**EXERCISE INSTRUCTIONS**
Reproduce the passage from the text on recent programming contests, starting at "One of the first" and ending at "proceed from here?".

**TEXT SECTION**
------------------------------------------------------------
One of the first ideas that come to mind from previous contest experience is that lack of 4-connected path from left to right is equivalent to existence of a 8-connected path from top to bottom (is there a canonical link that explains this duality?), so essentially we have to find two non-intersecting 8-connected paths, one from top to bottom, and one from left to right, such that each color is used in at most one path. Can you see how to proceed from here?
Codeforces Round 275 happened a day later (problems, results, top 5 on the left). Problem B was quite simply stated and presented a nice, if not very difficult, algorithmic challenge. There's a hidden array of 100000 non-negative integers up to 230-1, and the only things you know about it are bitwise ANDs of its consecutive subarrays, for at most 100000 subarrays each given by the left and right boundaries. You need to find at least one array with such subarray bitwise ANDs or report that none exists.
Quite a few official ACM ICPC competitions are also happening these days. In particular, NEERC Saratov (results, the participants of the offical competition are marked as "ghosts") and Moscow (onsite results, online results) subregionals had online mirrors that let us get an early glimpse at the relative strength of various Russian ACM ICPC teams this season. So far, the Tapirs team from the Moscow State University is the one to beat. Another interesting thing about those and other subregional scoreboards is the teams that are missing from them: the obvious one is that tourist's team did not participate in the online mirrors, but they are still planning to participate in the Northern subregional as far as I know; but there are actually two strong teams who look to be skipping this year's official ACM ICPC contests completely: the strongest Nizhny Novgorod State University team and the strongest Ural Federal University team, placed fourth and fifth in the latest Petrozavodsk training camp. This is an (unintended?) side effect from the rule that lets each person participate in the ACM ICPC World Finals at most twice.
------------------------------------------------------------
**GIVEN ENTRIES**
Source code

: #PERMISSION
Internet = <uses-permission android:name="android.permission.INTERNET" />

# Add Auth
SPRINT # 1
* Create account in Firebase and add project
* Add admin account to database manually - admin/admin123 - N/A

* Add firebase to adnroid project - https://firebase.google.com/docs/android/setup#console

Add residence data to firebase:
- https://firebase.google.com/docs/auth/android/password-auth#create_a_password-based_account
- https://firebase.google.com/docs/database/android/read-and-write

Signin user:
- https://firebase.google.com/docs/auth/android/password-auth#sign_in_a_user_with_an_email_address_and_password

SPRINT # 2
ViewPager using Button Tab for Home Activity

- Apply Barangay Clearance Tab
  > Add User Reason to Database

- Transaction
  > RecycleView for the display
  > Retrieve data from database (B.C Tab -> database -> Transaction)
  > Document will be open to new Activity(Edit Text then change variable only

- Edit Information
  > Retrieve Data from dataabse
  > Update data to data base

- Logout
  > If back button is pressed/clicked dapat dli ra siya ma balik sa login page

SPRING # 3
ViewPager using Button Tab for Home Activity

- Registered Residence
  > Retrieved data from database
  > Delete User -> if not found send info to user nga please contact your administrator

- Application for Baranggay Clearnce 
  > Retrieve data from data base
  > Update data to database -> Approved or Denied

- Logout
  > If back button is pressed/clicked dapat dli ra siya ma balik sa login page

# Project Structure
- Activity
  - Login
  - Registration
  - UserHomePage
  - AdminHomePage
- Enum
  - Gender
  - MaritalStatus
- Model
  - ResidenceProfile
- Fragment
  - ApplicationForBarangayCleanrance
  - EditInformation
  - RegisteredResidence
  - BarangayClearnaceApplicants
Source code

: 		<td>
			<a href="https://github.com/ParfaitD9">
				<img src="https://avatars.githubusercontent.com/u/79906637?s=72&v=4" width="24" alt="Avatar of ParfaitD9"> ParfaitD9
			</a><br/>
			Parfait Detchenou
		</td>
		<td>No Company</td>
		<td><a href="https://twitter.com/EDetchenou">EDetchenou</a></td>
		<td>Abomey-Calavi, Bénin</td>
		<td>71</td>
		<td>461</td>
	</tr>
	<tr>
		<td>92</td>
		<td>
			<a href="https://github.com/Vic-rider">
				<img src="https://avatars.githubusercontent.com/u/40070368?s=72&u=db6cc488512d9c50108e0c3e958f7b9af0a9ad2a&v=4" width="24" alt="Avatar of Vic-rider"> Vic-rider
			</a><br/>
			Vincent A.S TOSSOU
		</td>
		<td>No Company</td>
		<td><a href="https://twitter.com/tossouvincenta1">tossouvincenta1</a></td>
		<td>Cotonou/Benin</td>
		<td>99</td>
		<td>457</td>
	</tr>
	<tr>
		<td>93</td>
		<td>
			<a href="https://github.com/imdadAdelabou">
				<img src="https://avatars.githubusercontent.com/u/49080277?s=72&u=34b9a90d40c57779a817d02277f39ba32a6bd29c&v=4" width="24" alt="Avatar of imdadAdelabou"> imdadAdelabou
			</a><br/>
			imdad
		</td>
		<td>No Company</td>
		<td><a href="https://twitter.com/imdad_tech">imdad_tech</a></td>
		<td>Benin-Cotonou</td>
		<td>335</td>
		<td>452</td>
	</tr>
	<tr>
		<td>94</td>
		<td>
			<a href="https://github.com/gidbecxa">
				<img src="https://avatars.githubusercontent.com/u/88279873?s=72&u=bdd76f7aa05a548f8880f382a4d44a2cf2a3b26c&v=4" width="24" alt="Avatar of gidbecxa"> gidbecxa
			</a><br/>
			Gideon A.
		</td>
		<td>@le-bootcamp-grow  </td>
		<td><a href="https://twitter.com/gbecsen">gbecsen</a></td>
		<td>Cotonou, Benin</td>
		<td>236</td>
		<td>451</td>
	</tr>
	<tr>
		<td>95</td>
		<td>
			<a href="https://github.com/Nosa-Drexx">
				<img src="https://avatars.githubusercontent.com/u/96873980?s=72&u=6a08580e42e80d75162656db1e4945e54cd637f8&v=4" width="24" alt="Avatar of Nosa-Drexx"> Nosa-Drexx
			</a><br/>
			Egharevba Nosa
------------------------------------------------------------
**RESPONSE BOX**
One of the first ideas that come to mind from previous contest experience is that lack of 4-connected path from left to right is equivalent to existence of a 8-connected path from top to bottom (is there a canonical link that explains this duality?), so essentially we have to find two non-intersecting 8-connected paths, one from top to bottom, and one from left to right, such that each color is used in at most one path. Can you see how to proceed from here?